The resulting workflow is now intelligent and context-aware.
graph TD A[Git Push] --> B{CircleCI Trigger}; B --> C[Run generate_config.sh]; C --> D{Analyze git diff}; D --> E1[Changes in Fastify?]; D --> E2[Changes in Java?]; D --> E3[Changes in K8s?]; E1 -- Yes --> F1[Append fastify_pipeline.yml]; E2 -- Yes --> F2[Append java_pipeline.yml]; E1 -- Yes --> G{Set Deploy Flag}; E2 -- Yes --> G; E3 -- Yes --> G; G --> H[Append deploy_pipeline.yml]; subgraph "Dynamic Pipeline Execution" F1 --> I1(Build Fastify Image); F2 --> I2(Build Java Image); I1 --> J(Approval); I2 --> J; H --> J; J --> K(Deploy to K8s); end
The average pipeline time for documentation or minor frontend changes dropped from over 20 minutes to under 3. Our CI costs were cut by more than half, but more importantly, the developer feedback loop was restored to a reasonable state.
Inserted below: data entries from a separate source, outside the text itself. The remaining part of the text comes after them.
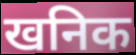
खनिक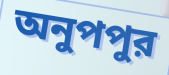
অনুপপুরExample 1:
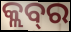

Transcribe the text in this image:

କ୍ଲବ୍‌ର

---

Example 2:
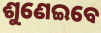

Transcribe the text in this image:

ଶୁଣେଇବେ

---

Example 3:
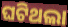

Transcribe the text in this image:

ଘଟିଥଲା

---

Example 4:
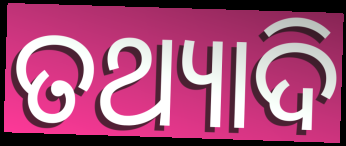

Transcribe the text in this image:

ତଥ୍ୟାଦି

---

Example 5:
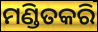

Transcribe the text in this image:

ମଣ୍ଡିତକରିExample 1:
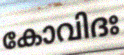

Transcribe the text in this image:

കോവിദഃ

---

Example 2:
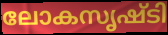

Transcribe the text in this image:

ലോകസൃഷ്ടി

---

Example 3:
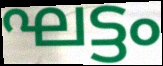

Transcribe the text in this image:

ഘട്ടം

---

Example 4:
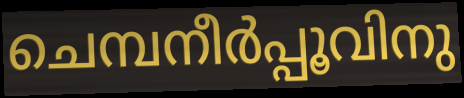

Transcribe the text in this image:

ചെമ്പനീർപ്പൂവിനു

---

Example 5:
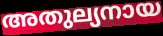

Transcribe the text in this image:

അതുല്യനായ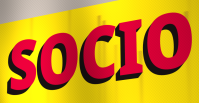
SOCIO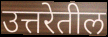
उत्तरेतील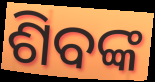
ଶିବଙ୍କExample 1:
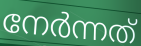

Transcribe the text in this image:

നേർന്നത്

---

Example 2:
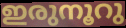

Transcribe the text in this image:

ഇരുനൂറു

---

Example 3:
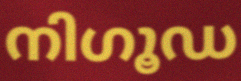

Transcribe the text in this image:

നിഗൂഡ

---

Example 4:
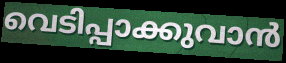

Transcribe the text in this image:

വെടിപ്പാക്കുവാൻ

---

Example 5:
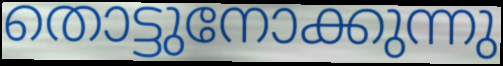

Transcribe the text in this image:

തൊട്ടുനോക്കുന്നു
This approach is not without its own complexities. The git diff
logic comparing against a static main
branch can be insufficient for long-running feature branches; a more robust solution would diff against the merge-base of the branch (git diff --name-only $(git merge-base main HEAD)...HEAD
). As more services are added, the shell script for configuration generation, while effective, risks becoming a new source of technical debt. Migrating this logic to a more structured language like Python or Go could be a necessary future step. Furthermore, this system does not yet address inter-service dependencies within the monorepo; a change to a shared library requires a more sophisticated dependency graph analysis to trigger rebuilds of all consumers, a problem better solved by dedicated build systems like Bazel or Nx.